Q 今回離脱した後どうなるかという青写真がちょっと不明確なようにおもえるんですが
A EUの貿易圏に加入していないといけないという考えは時代遅れではないかと思っています。世界各国と二国間貿易協定を結んだほうが柔軟性に富んでいる。その典型的な例がシンガポールでしょう。小さな国が自国のために交渉し、世界各国と素晴らしい関係を築きあげました。
イギリスをシンガポールの大規模バージョンにしたいと思っています。
Q 過去の議論では残留はが圧倒的多数と思われていたが、離脱の意見が大きくなったのは何が要因だと思われますか?
A 国民の我慢が限界に達したからです。浮世離れしたエリート(EU官僚)に統治されることに。様々なものが奪われました。パスポートですらEUと書かれています。我々が望むのは普通の国。あなたの国のように。法律や国境を自国で決める、私達もそうしたいだけ。普通に戻りたいだけなんです。
ファラージ氏の心情は非常に伝わってくるが、理想と現実の間で苦しんでいるのかもしれない。
そんな中、イギリス人を父に持つハリー杉山氏は、国民投票の結果に唖然とブログに書き込んだ。
その理由は離脱派筆頭格のファラージ氏のウソに国民が騙され、流されたのではないかというのだ。
しかし木村太郎氏はムードに流されたのではなく、反ロンドン(エリート)、反グローバリズム、反移民によって起こった結果だという。
これからの世界情勢はどうなる?
国民投票の当日、イギリスのスコットランドになぜかアメリカの大統領候補のドナルド・トランプ氏がいた。

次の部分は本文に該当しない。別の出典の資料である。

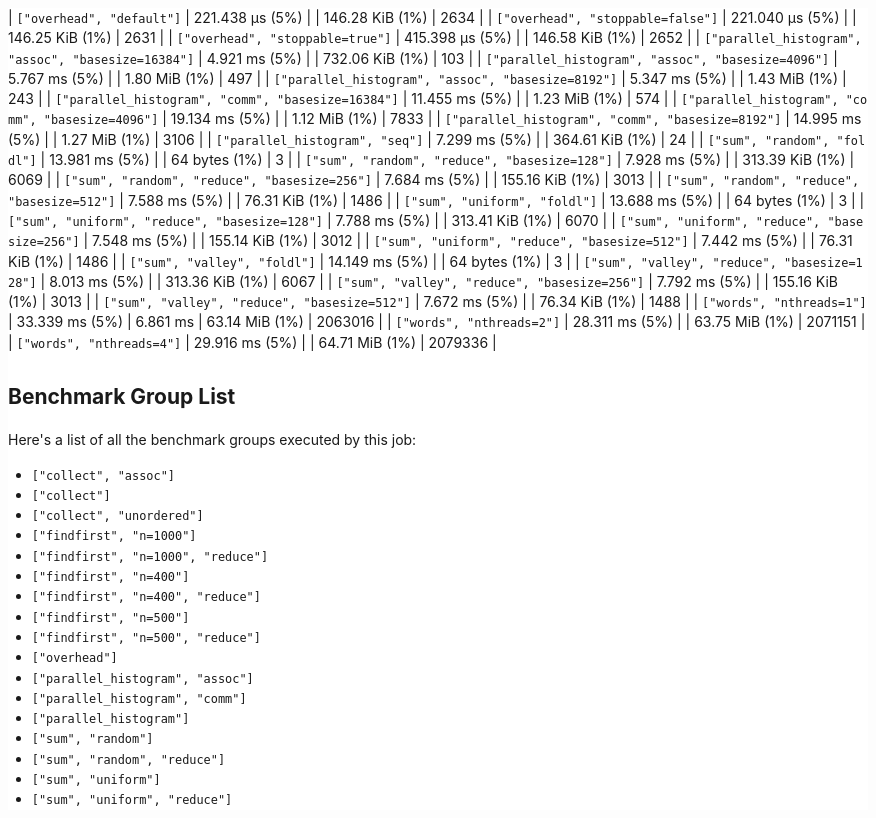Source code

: | `["overhead", "default"]`                           | 221.438 μs (5%) |           | 146.28 KiB (1%) |        2634 |
| `["overhead", "stoppable=false"]`                   | 221.040 μs (5%) |           | 146.25 KiB (1%) |        2631 |
| `["overhead", "stoppable=true"]`                    | 415.398 μs (5%) |           | 146.58 KiB (1%) |        2652 |
| `["parallel_histogram", "assoc", "basesize=16384"]` |   4.921 ms (5%) |           | 732.06 KiB (1%) |         103 |
| `["parallel_histogram", "assoc", "basesize=4096"]`  |   5.767 ms (5%) |           |   1.80 MiB (1%) |         497 |
| `["parallel_histogram", "assoc", "basesize=8192"]`  |   5.347 ms (5%) |           |   1.43 MiB (1%) |         243 |
| `["parallel_histogram", "comm", "basesize=16384"]`  |  11.455 ms (5%) |           |   1.23 MiB (1%) |         574 |
| `["parallel_histogram", "comm", "basesize=4096"]`   |  19.134 ms (5%) |           |   1.12 MiB (1%) |        7833 |
| `["parallel_histogram", "comm", "basesize=8192"]`   |  14.995 ms (5%) |           |   1.27 MiB (1%) |        3106 |
| `["parallel_histogram", "seq"]`                     |   7.299 ms (5%) |           | 364.61 KiB (1%) |          24 |
| `["sum", "random", "foldl"]`                        |  13.981 ms (5%) |           |   64 bytes (1%) |           3 |
| `["sum", "random", "reduce", "basesize=128"]`       |   7.928 ms (5%) |           | 313.39 KiB (1%) |        6069 |
| `["sum", "random", "reduce", "basesize=256"]`       |   7.684 ms (5%) |           | 155.16 KiB (1%) |        3013 |
| `["sum", "random", "reduce", "basesize=512"]`       |   7.588 ms (5%) |           |  76.31 KiB (1%) |        1486 |
| `["sum", "uniform", "foldl"]`                       |  13.688 ms (5%) |           |   64 bytes (1%) |           3 |
| `["sum", "uniform", "reduce", "basesize=128"]`      |   7.788 ms (5%) |           | 313.41 KiB (1%) |        6070 |
| `["sum", "uniform", "reduce", "basesize=256"]`      |   7.548 ms (5%) |           | 155.14 KiB (1%) |        3012 |
| `["sum", "uniform", "reduce", "basesize=512"]`      |   7.442 ms (5%) |           |  76.31 KiB (1%) |        1486 |
| `["sum", "valley", "foldl"]`                        |  14.149 ms (5%) |           |   64 bytes (1%) |           3 |
| `["sum", "valley", "reduce", "basesize=128"]`       |   8.013 ms (5%) |           | 313.36 KiB (1%) |        6067 |
| `["sum", "valley", "reduce", "basesize=256"]`       |   7.792 ms (5%) |           | 155.16 KiB (1%) |        3013 |
| `["sum", "valley", "reduce", "basesize=512"]`       |   7.672 ms (5%) |           |  76.34 KiB (1%) |        1488 |
| `["words", "nthreads=1"]`                           |  33.339 ms (5%) |  6.861 ms |  63.14 MiB (1%) |     2063016 |
| `["words", "nthreads=2"]`                           |  28.311 ms (5%) |           |  63.75 MiB (1%) |     2071151 |
| `["words", "nthreads=4"]`                           |  29.916 ms (5%) |           |  64.71 MiB (1%) |     2079336 |

## Benchmark Group List
Here's a list of all the benchmark groups executed by this job:

- `["collect", "assoc"]`
- `["collect"]`
- `["collect", "unordered"]`
- `["findfirst", "n=1000"]`
- `["findfirst", "n=1000", "reduce"]`
- `["findfirst", "n=400"]`
- `["findfirst", "n=400", "reduce"]`
- `["findfirst", "n=500"]`
- `["findfirst", "n=500", "reduce"]`
- `["overhead"]`
- `["parallel_histogram", "assoc"]`
- `["parallel_histogram", "comm"]`
- `["parallel_histogram"]`
- `["sum", "random"]`
- `["sum", "random", "reduce"]`
- `["sum", "uniform"]`
- `["sum", "uniform", "reduce"]`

トランプ氏はそこで、「オバマ、クリントンは残れ(残留)と言ったが、みんな(イギリス)が決めるべきでわたしは残れとも出ろ(離脱)とも言っていない」
そう言ってトランプ氏は、開票日のスコットランドで選挙運動をはじめたという。
この話はこれからのアメリカの政治に影響を与えていくのではないかと木村氏は予測する。
トランプ氏が国民投票の日にスコットランドにいたのは偶然で、あそこには自分のゴルフ場があり、そのゴルフ場の記念日だからというのが理由なのだという。
しかしそこに行ったらなぜかアメリカの記者が2、30人いて、衛星中継のパラボナも張っていきなりテレビの中継が始まった。
翌日のニューヨーク・ポスト(唯一トランプ氏を支持している新聞)が一面に「POWER TO THE PEOPLE!」(今回は国民のパワーで決まった)と掲載したという。
これらの事からトランプ氏は、イギリスのEU離脱がアメリカの大統領選にも適用されるのではないか、との期待があるようだ。
もしかしたらEU離脱のうねりはイギリスだけでなく、他の国々の投票行動にも影響を及ぼすのかもしれない。
国民が自ら選べる事を示した今回の国民投票。
日本も憲法改正を国民投票にかけるか議論されているが、マスコミの言うことは必ず正しいと完全に信じるのではなく、ちゃんと自分たちで考えてから投票に行く事ができれば、良い世の中に変わっていくのかもしれない。